À quelques heures de l'examen de la proposition de loi portant révision de la Constitution par l'Assemblée nationale, le député de Pastef, Amadou Bâ, est longuement revenu sur les principales innovations du texte. Lors d'une conférence de presse organisée ce dimanche, le parlementaire a dénoncé ce qu'il considère comme une campagne de manipulation autour de la réforme, tout en détaillant les dispositions relatives à la famille, aux ressources naturelles, à la Cour constitutionnelle, aux pouvoirs du président de la République et du Premier ministre. Pour lui, les critiques formulées par une partie de l'opposition et de la société civile cachent souvent des intérêts menacés par les changements envisagés.
Face aux appels à suspendre l'examen du texte et à organiser de nouvelles concertations, Amadou Bâ a invité les Sénégalais à se concentrer sur le fond plutôt que sur les polémiques politiques. « Nous invitons les Sénégalais à ne pas se laisser manipuler par l'aspect politique sur l'importance des réformes », a-t-il déclaré d'emblée.
«Le vrai débat n'est pas le référendum, mais le contenu des réformes»
Le député estime que le débat public s'est éloigné de l'essentiel. « Le référendum de 2016, il n'y avait qu'environ 1.300.000 voix sur une population de plus de 16 millions d'habitants. Ce n'est pas cela le vrai débat. Le vrai débat, c'est le contenu des réformes et les changements qu'elles apportent dans le fonctionnement de nos institutions », a-t-il soutenu.Selon lui, la réforme actuellement soumise au vote des députés ne sort pas ex nihilo. «Cette réforme a ses racines dans les travaux de la Cnri, dans les Assises nationales, dans les dialogues politiques successifs et dans le programme de Pastef depuis 2017 et 2019. Elle a également été reprise dans les engagements du président de la République. Nous ne sommes pas en train d'inventer quelque chose aujourd'hui», a-t-il expliqué.
Pour Amadou Bâ, certaines critiques ne sont pas motivées par la défense de la démocratie. «Ceux qui dénigrent cette réforme voient leurs intérêts personnels menacés.
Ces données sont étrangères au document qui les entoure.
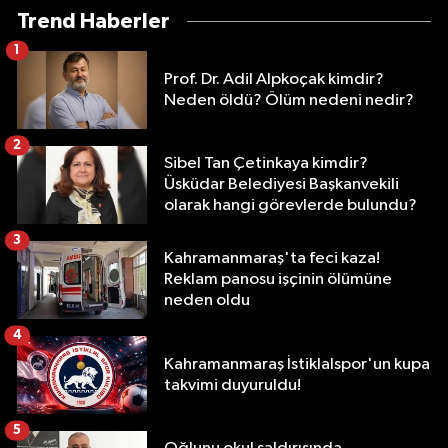
Trend Haberler
1
Prof. Dr. Adil Alpkoçak kimdir?
Neden öldü? Ölüm nedeni nedir?
2
Sibel Tan Çetinkaya kimdir?
Üsküdar Belediyesi Başkanvekili
olarak hangi görevlerde bulundu?
3
Kahramanmaraş'ta feci kaza!
Reklam panosu işçinin ölümüne
neden oldu
4
Kahramanmaraş İstiklalspor'un kupa
takvimi duyuruldu!
5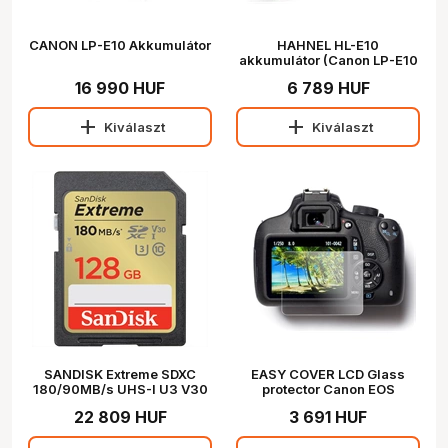
CANON LP-E10 Akkumulátor
HAHNEL HL-E10
akkumulátor (Canon LP-E10
1080 mAh)
16 990 HUF
6 789 HUF
add
add
Kiválaszt
Kiválaszt
SANDISK Extreme SDXC
EASY COVER LCD Glass
180/90MB/s UHS-I U3 V30
protector Canon EOS
128GB (121580)
1300D/2000D
22 809 HUF
3 691 HUF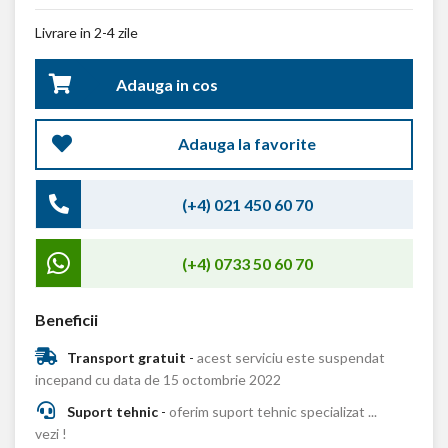
Livrare in 2-4 zile
Adauga in cos
Adauga la favorite
(+4) 021 450 60 70
(+4) 0733 50 60 70
Beneficii
Transport gratuit
-
acest serviciu este suspendat
incepand cu data de 15 octombrie 2022
Suport tehnic
-
oferim suport tehnic specializat ...
vezi !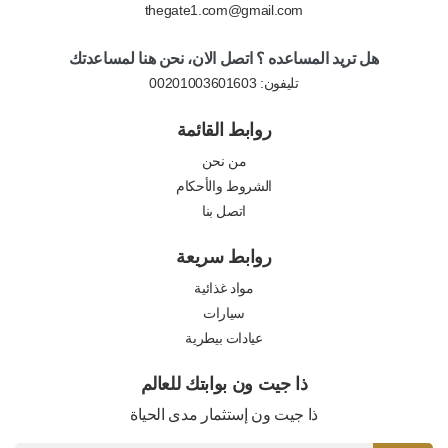
thegate1.com@gmail.com
هل تريد المساعده ؟ اتصل الان، نحن هنا لمساعدتك
تليفون:
00201003601603
روابط القائمة
من نحن
الشروط والأحكام
اتصل بنا
روابط سريعة
مواد غذائية
سيارات
عيادات بيطرية
ذا جيت ون بوابتك للعالم
ذا جيت ون إستثمار مدى الحياة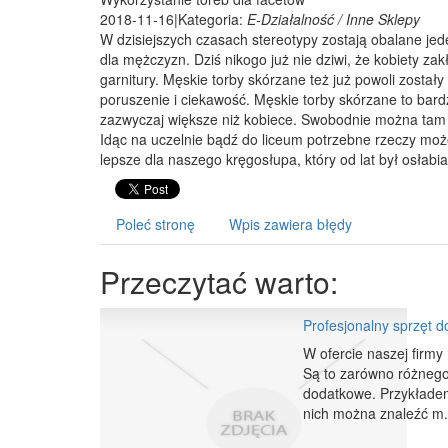
2018-11-16
|
Kategoria:
E-Działalność / Inne Sklepy
W dzisiejszych czasach stereotypy zostają obalane je
dla mężczyzn. Dziś nikogo już nie dziwi, że kobiety zak
garnitury. Męskie torby skórzane też już powoli zosta
poruszenie i ciekawość. Męskie torby skórzane to ba
zazwyczaj większe niż kobiece. Swobodnie można tam s
Idąc na uczelnie bądź do liceum potrzebne rzeczy moż
lepsze dla naszego kręgosłupa, który od lat był osłabi
Poleć stronę
Wpis zawiera błędy
Przeczytać warto:
Profesjonalny sprzęt 
W ofercie naszej firmy
Są to zarówno różnego 
dodatkowe. Przykładem
nich można znaleźć m.i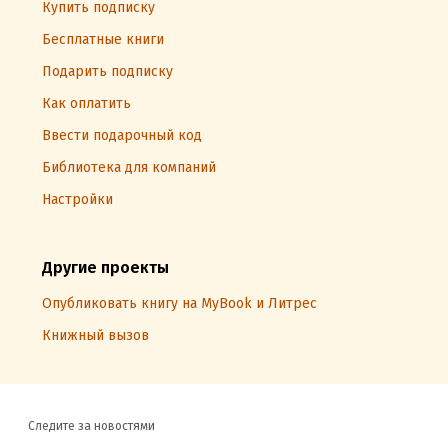
Купить подписку
Бесплатные книги
Подарить подписку
Как оплатить
Ввести подарочный код
Библиотека для компаний
Настройки
Другие проекты
Опубликовать книгу на MyBook и Литрес
Книжный вызов
Следите за новостями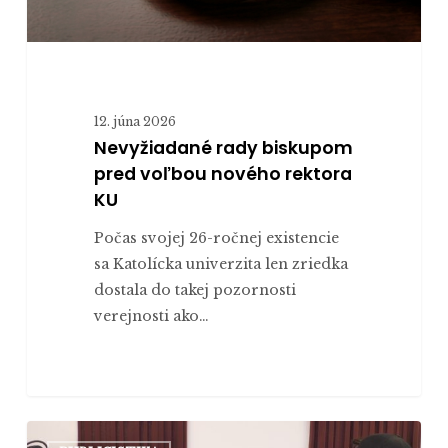
12. júna 2026
Nevyžiadané rady biskupom
pred voľbou nového rektora
KU
Počas svojej 26-ročnej existencie
sa Katolícka univerzita len zriedka
dostala do takej pozornosti
verejnosti ako…
Peter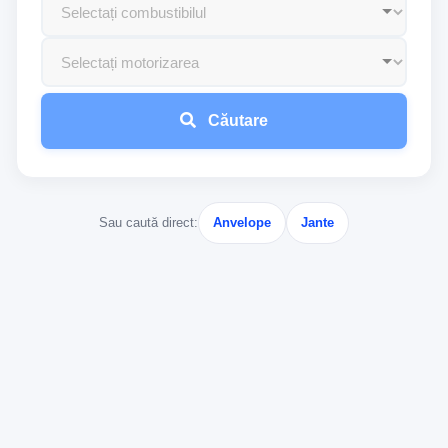
Căutare
Sau caută direct:
Anvelope
Jante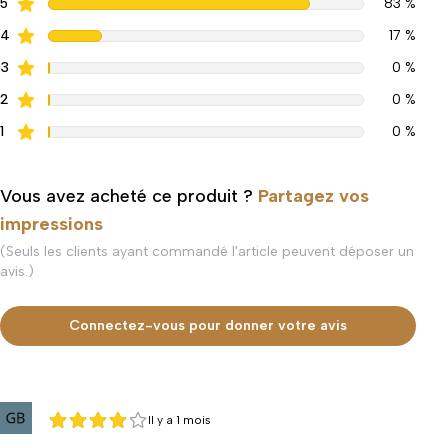
5
83 %
4
17 %
3
0 %
2
0 %
1
0 %
Vous avez acheté ce produit ?
Partagez vos
impressions
(Seuls les clients ayant commandé l'article peuvent déposer un
avis.)
Connectez-vous pour donner votre avis
Il y a 1 mois
4 sur 5
4 sur 5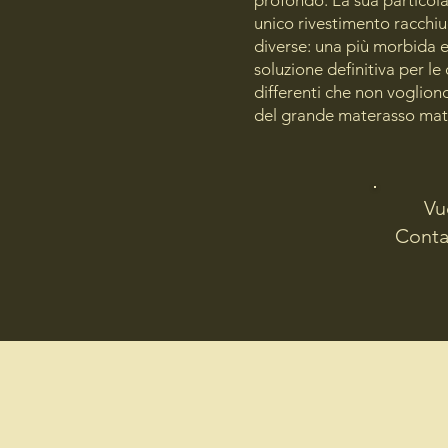
profondo. La sua particolar
unico rivestimento racchiu
diverse: una più morbida e 
soluzione definitiva per l
differenti che non vogliono
del grande materasso mat
Vu
Contat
Certains acteurs qui s'agitent aujourd'hui sont directement concernés par plusieurs dispositions contenues dans cette réforme», a-t-il lancé.
Ressources naturelles, «les contrats ne seront plus signés dans l'opacité»
Le député de Pastef a également insisté sur les innovations relatives à la gouvernance des ressources naturelles. «À partir de cette réforme, les engagements concernant les ressources naturelles seront davantage soumis au contrôle des institutions. Nous voulons renforcer la transparence et empêcher les pratiques qui ont longtemps caractérisé la gestion de nos richesses nationales», a-t-il déclaré. Pour lui, cette disposition constitue un progrès majeur dans la lutte pour la souveraineté économique.
«On ne peut pas être président et chef de parti»
Le parlementaire a également longuement défendu l'interdiction du cumul de la fonction présidentielle et la direction d'un parti politique. «Le ministre de la Justice avait introduit un amendement pour retirer cette disposition. Nous avons estimé qu'il fallait rester cohérents avec nos engagements. Lorsque nous demandons des réformes depuis des années, nous devons avoir le courage de les appliquer une fois au pouvoir», a-t-il indiqué.
«Nous avons défini la haute trahison»
Amadou Bâ a également souligné les avancées relatives à la responsabilité du chef de l'État. « La notion de haute trahison a été clarifiée et définie. Nous avons voulu sortir du flou juridique qui existait jusqu'ici afin que chacun sache exactement ce que recouvre cette notion.»
«Nous ne voterons jamais une loi contre le peuple»
En conclusion, le député a rejeté les accusations de passage en force formulées contre la majorité parlementaire. «Nous avons accepté plusieurs amendements. Cela démontre que nous ne sommes pas dans une logique de blocage. » Puis il a lancé un message destiné à rassurer l'opinion. «On ne votera jamais une loi contre le peuple sénégalais. Toute loi portée par l'exécutif et qui prend en charge les préoccupations des Sénégalais sera votée. Nous avons reçu un mandat du peuple et nous entendons l'exécuter dans le respect de nos engagements», explique l’ancien ministre de la Culture et du Tourisme.